SS officer, Holocaust perpetrator (1910–1947)

Emil Haussmann (11 October 1910 – 31 July 1947) was a German SS functionary during the Nazi era. He was part of Einsatzkommando 12 of Einsatzgruppe D, which perpetrated the Holocaust in occupied Ukraine. Haussmann was charged with crimes against humanity in 1947 in the Einsatzgruppen Trial. Two days after his indictment, Haussmann committed suicide.

==Life==
Emil Haussmann was the son of an accountant in Ravensburg. He joined the Nazi Party in January 1930—three years before the Machtergreifung—at the age of 19. Haussmann was a grade school teacher. In 1937, he became a full-time employee of the Sicherheitsdienst (SD), and took over the SD-Oberabschnitt Süd-West Southwest, based in the Judenreferat in Stuttgart.
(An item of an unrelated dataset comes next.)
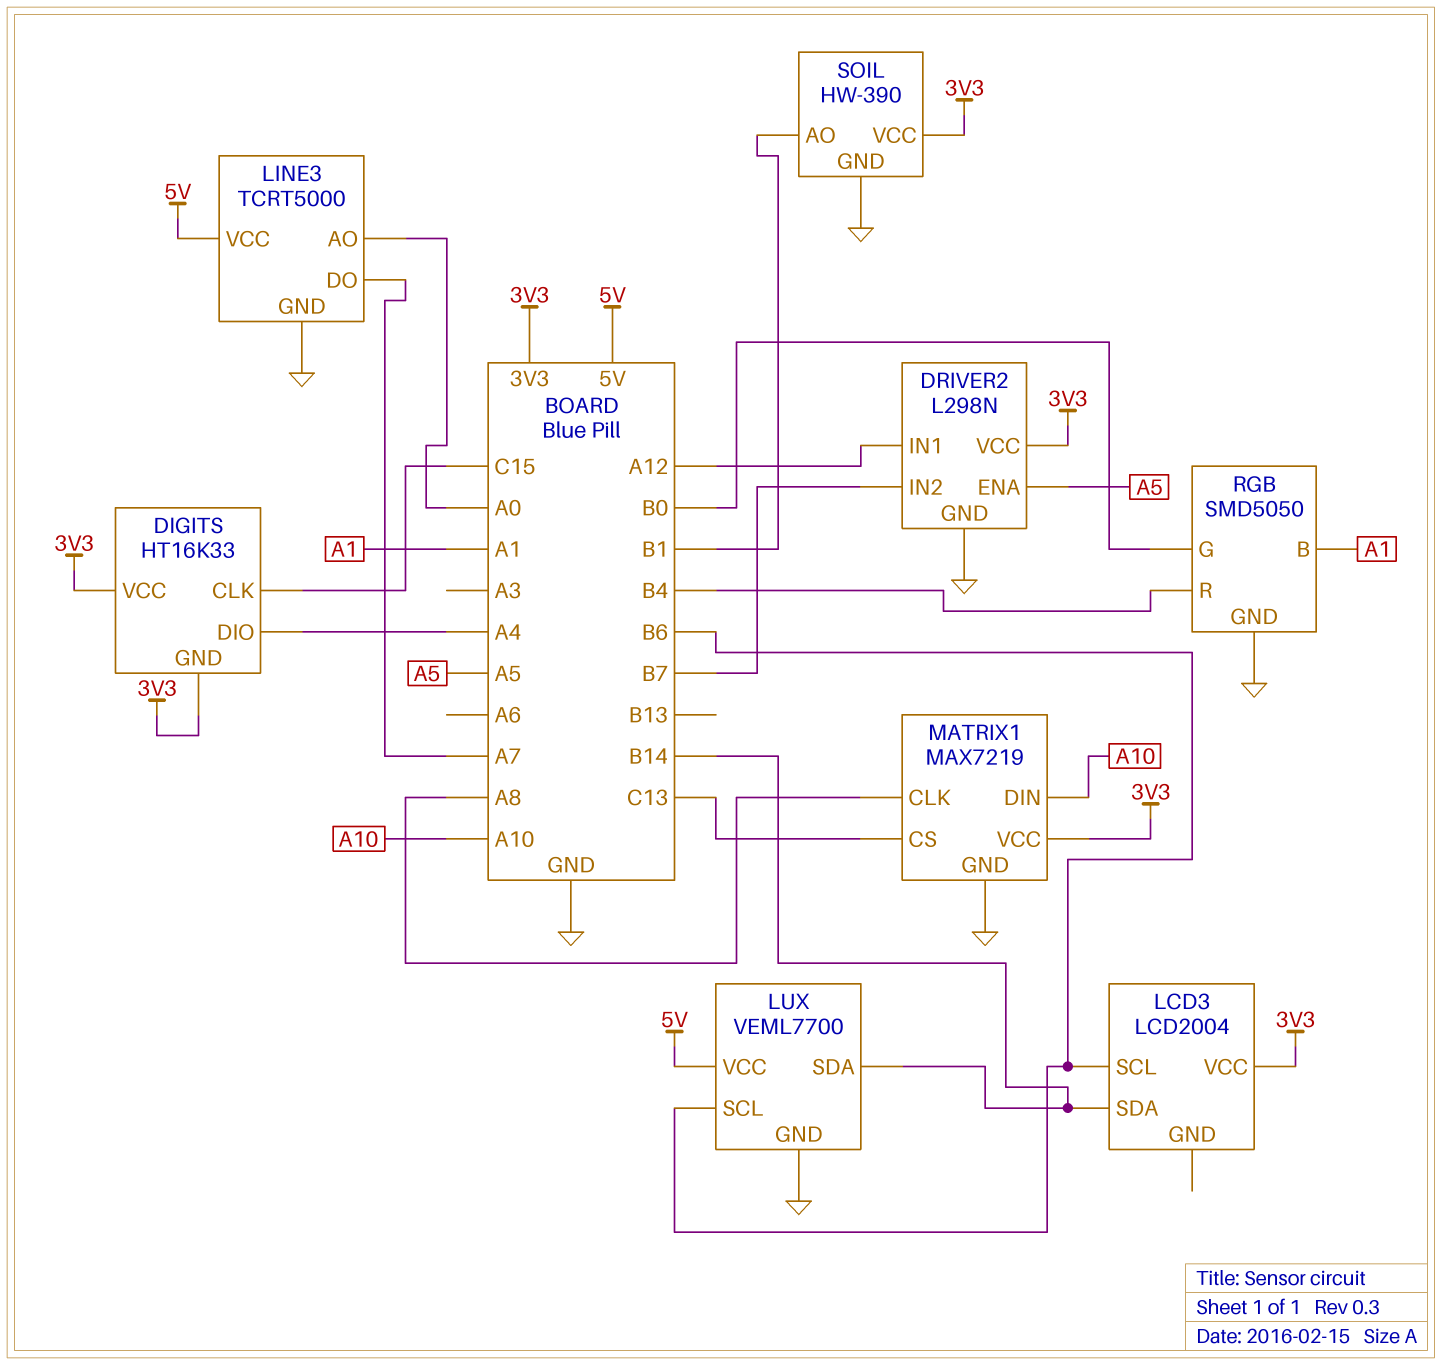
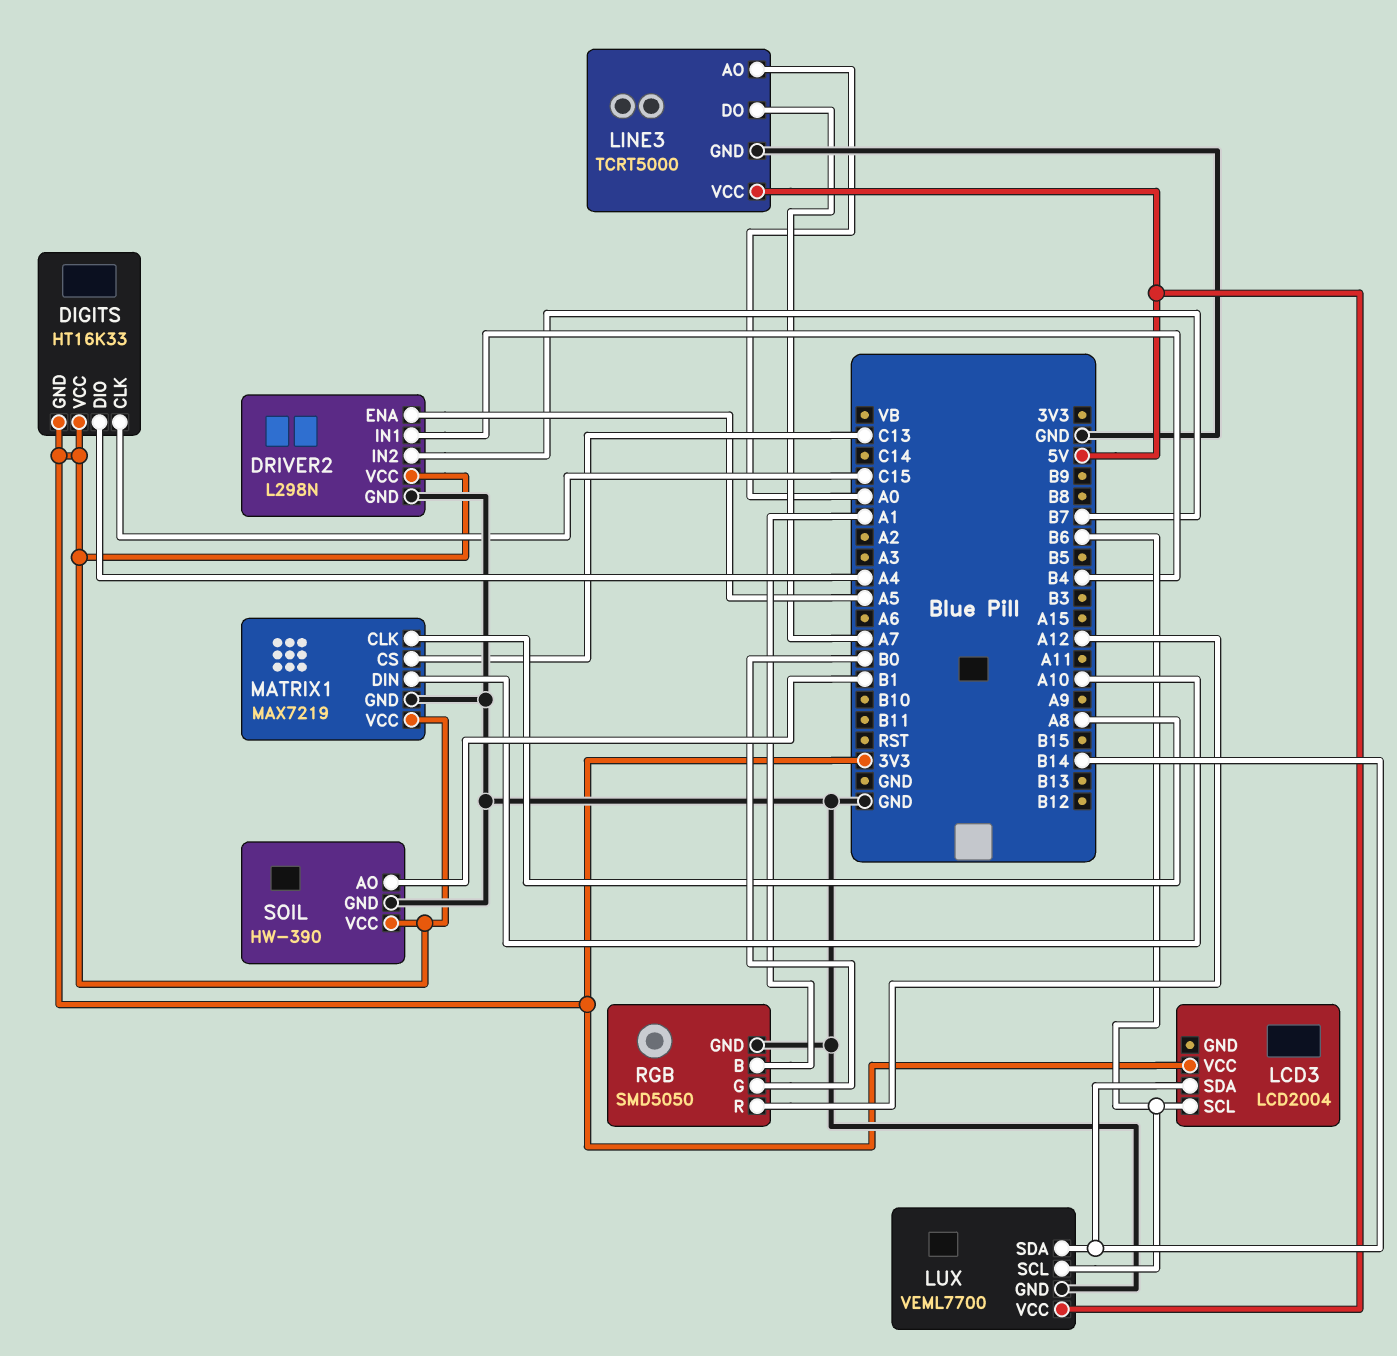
DRIVER2 pin IN1: A12 -> B4
RGB pin R: B4 -> A12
During the invasion of Poland, Haussmann was part of Einsatzgruppe VI. There he was the "right hand man" for Albert Rapp, the leader of the Eins. Commanding this Einsatzgruppe was Erich Naumann, who was later a co-defendant of Haussmann. After the end of hostilities, Haussmann remained with Rapp in Poland; Rapp led the Umwandererzentralstelle in Poznań. This office coordinated the expulsion of Poles, Ukrainians, and Jews, in Reichsgau Wartheland, Reichsgau Danzig-West Prussia, East Upper Silesia and Aktion Zamosc. Haussmann joined Einsatzkommando 12 during the invasion of the Soviet Union, during which he participated in the mass murder of Jews in Ukraine.

==Trial and suicide==
In 1947 he was one of 24 defendants at the Einsatzgruppen Trial. On 29 July 1947, he received the indictment along with his co-defendants: (1) crimes against humanity, (2) war crimes, and (3) membership in a criminal organization.
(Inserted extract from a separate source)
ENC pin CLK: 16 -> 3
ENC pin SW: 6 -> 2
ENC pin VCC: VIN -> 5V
Two days later, before the arraignment, Haussmann hanged himself in his cell and was removed from the process. Thus, he and Otto Rasch, who was declared unfit for stand trial by medical reasons, were the only defendants at the Einsatzgruppen trial who escaped a sentence.

==Bibliography==
- Earl, Hilary Camille (2009). "The Nuremberg SS-Einsatzgruppen trial, 1945-1958 : atrocity, law, and history"
- Mallmann, Klaus-Michael (2008). "Einsatzgruppen in Polen : Darstellung und Dokumentation"
- Trials of War Criminals Before the Nuernberg Military Tribunals Under Control Council Law No. 10, Vol. 4: United States of America vs. Otto Ohlendorf, et al. (Case 9: „Einsatzgruppen Case“). US Government Printing Office, District of Columbia 1950. In: „National Archives Microfilm Publications“, NM Series 1874–1946, Microfilm Publication M936. National Archives and Record Service, Washington 1973. (Emil Haussmann in the indictment: p. 14.)